Within the records below is a range that opens at the line with "106. Jake’s First" and closes at the line with "114. Log Moving". Return that range word for word, both ends included, and only that range.
-------- Provided data --------
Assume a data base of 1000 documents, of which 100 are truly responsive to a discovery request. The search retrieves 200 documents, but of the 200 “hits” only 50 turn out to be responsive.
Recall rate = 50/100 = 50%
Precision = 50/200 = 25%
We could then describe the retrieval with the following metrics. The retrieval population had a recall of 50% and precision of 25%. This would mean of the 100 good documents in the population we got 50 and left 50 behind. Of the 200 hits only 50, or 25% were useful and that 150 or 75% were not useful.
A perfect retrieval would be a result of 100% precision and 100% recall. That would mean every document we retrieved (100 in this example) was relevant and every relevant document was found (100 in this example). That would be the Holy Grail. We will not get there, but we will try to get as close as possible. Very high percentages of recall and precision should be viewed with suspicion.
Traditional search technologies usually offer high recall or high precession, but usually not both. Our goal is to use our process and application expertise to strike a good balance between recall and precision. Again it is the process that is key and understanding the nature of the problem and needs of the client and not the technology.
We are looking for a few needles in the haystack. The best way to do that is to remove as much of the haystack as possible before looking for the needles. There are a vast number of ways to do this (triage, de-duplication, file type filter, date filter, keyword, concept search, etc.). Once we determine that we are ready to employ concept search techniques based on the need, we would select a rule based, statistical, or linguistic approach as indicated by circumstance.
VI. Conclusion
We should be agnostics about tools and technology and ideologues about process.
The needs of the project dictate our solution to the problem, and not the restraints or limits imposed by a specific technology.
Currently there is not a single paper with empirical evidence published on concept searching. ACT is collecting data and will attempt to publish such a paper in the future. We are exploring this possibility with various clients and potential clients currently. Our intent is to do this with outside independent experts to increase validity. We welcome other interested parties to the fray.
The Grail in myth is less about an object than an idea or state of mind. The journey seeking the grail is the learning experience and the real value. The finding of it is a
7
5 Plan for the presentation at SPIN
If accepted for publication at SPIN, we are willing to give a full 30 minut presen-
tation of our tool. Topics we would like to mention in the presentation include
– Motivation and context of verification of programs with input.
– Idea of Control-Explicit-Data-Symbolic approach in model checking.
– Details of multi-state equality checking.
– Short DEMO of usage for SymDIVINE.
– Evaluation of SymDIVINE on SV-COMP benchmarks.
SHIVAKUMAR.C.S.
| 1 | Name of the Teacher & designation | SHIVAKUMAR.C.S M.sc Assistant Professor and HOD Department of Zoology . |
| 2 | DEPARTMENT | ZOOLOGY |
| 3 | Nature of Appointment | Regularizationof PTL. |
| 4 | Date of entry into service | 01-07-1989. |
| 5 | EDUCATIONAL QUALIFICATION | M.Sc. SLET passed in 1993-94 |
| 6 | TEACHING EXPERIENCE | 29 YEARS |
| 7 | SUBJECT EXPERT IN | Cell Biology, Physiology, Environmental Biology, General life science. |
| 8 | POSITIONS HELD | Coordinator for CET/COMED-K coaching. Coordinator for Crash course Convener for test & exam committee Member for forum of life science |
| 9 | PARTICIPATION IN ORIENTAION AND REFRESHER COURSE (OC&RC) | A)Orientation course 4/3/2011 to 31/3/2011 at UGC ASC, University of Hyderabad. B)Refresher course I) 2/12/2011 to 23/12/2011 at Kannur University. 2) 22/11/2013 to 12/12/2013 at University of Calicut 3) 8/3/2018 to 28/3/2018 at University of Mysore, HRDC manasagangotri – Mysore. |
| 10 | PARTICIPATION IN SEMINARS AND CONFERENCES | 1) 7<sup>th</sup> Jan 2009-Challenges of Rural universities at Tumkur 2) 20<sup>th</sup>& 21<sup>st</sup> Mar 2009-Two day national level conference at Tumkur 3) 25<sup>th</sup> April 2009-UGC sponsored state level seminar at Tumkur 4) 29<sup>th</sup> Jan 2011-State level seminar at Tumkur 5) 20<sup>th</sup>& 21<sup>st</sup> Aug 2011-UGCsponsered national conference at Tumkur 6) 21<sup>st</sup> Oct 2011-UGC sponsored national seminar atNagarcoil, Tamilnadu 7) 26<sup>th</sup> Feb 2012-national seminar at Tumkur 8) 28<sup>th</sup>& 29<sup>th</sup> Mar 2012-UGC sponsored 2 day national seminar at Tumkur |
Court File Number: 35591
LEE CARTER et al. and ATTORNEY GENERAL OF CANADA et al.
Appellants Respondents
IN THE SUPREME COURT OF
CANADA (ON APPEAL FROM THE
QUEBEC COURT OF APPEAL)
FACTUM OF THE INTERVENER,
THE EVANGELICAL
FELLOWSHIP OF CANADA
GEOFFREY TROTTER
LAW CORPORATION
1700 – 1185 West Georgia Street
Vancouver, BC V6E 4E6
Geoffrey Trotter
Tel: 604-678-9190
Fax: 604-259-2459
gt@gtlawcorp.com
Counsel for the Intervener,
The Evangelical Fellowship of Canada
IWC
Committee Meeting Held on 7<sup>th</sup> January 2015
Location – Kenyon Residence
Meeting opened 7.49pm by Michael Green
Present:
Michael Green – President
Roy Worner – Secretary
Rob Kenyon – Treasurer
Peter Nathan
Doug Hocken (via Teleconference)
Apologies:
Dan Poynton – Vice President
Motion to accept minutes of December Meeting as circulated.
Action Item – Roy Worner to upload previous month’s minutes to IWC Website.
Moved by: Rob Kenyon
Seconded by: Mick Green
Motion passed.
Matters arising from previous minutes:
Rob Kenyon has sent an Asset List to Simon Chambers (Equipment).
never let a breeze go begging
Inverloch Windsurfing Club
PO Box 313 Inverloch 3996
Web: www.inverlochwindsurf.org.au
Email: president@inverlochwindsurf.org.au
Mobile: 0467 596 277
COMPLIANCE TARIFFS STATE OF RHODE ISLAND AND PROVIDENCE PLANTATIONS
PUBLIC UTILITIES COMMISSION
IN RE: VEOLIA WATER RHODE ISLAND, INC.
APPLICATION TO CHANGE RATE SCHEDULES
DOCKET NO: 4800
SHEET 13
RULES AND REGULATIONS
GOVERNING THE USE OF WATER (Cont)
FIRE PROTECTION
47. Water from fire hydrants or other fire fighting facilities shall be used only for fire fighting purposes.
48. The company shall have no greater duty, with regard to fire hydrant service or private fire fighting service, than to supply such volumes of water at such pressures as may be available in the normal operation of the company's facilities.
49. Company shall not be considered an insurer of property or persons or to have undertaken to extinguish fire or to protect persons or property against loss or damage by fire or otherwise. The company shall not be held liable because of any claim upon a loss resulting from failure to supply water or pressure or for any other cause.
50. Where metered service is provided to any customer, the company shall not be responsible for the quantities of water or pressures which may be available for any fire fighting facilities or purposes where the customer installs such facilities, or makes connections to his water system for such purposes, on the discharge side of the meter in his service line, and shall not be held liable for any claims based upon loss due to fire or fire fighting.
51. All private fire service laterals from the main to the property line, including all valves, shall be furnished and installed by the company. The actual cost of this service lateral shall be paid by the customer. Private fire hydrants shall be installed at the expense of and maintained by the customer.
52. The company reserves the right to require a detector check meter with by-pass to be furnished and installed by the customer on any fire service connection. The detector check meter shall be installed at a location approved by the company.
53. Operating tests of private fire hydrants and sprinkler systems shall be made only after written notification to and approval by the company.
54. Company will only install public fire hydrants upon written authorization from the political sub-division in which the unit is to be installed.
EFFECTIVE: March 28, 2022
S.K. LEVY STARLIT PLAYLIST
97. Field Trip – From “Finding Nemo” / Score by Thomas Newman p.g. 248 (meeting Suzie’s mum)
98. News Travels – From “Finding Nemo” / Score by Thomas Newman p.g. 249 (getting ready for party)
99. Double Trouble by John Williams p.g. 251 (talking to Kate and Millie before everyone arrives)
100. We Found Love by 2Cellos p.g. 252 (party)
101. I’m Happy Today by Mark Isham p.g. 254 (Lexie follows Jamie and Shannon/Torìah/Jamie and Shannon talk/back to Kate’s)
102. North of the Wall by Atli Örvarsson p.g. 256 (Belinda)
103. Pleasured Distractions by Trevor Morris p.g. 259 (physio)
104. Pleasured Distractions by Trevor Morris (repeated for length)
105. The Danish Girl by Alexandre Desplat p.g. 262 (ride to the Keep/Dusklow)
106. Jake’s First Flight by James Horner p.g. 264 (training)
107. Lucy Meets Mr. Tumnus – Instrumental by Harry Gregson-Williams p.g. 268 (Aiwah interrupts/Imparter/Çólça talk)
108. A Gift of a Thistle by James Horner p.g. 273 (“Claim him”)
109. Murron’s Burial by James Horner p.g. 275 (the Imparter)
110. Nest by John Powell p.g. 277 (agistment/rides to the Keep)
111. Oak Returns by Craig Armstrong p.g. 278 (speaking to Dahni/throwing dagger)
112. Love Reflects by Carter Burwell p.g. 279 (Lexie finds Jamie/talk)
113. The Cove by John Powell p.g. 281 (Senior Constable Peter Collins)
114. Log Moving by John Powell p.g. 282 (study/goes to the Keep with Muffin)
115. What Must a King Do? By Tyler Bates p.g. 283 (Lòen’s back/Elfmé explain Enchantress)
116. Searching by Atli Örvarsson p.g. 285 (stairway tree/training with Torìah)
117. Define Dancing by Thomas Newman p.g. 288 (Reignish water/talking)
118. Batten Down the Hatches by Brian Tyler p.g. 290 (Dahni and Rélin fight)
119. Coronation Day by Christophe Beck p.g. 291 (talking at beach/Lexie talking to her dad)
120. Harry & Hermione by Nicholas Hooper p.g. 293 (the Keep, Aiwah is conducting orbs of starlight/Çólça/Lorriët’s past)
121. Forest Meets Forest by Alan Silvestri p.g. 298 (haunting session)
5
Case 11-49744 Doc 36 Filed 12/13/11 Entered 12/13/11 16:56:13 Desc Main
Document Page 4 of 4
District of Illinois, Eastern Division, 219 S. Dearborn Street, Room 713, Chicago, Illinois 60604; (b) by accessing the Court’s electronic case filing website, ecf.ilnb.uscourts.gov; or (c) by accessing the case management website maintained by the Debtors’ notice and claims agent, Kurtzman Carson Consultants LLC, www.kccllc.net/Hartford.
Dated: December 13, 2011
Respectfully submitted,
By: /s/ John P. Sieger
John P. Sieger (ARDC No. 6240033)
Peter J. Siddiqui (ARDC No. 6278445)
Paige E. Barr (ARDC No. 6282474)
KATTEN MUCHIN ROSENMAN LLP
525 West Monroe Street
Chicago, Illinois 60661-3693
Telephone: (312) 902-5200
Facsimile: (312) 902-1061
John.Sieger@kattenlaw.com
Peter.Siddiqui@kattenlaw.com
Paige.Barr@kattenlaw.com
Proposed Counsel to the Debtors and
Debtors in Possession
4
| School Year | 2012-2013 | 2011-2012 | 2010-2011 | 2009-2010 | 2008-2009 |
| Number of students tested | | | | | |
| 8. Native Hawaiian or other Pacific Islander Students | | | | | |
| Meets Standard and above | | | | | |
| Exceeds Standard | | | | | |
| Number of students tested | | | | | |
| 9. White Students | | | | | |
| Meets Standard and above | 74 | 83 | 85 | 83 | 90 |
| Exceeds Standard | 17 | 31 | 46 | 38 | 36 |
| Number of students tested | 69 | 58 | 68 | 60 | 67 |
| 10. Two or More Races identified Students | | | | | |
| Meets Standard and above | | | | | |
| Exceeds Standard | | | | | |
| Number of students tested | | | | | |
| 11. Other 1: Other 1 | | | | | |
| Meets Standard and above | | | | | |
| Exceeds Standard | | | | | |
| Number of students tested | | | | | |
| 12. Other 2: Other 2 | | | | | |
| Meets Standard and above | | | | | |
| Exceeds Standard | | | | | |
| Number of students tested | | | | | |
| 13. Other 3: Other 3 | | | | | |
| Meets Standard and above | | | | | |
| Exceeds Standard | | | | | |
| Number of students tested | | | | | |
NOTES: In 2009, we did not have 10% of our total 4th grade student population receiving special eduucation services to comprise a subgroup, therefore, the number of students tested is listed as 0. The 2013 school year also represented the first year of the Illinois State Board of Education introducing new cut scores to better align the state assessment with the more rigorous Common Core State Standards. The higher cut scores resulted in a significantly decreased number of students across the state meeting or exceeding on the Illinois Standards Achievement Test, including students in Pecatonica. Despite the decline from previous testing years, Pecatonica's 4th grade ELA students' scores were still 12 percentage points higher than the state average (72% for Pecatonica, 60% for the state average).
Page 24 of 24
--------
— Written solution —
106. Jake’s First Flight by James Horner p.g. 264 (training)
107. Lucy Meets Mr. Tumnus – Instrumental by Harry Gregson-Williams p.g. 268 (Aiwah interrupts/Imparter/Çólça talk)
108. A Gift of a Thistle by James Horner p.g. 273 (“Claim him”)
109. Murron’s Burial by James Horner p.g. 275 (the Imparter)
110. Nest by John Powell p.g. 277 (agistment/rides to the Keep)
111. Oak Returns by Craig Armstrong p.g. 278 (speaking to Dahni/throwing dagger)
112. Love Reflects by Carter Burwell p.g. 279 (Lexie finds Jamie/talk)
113. The Cove by John Powell p.g. 281 (Senior Constable Peter Collins)
114. Log Moving by John Powell p.g. 282 (study/goes to the Keep with Muffin)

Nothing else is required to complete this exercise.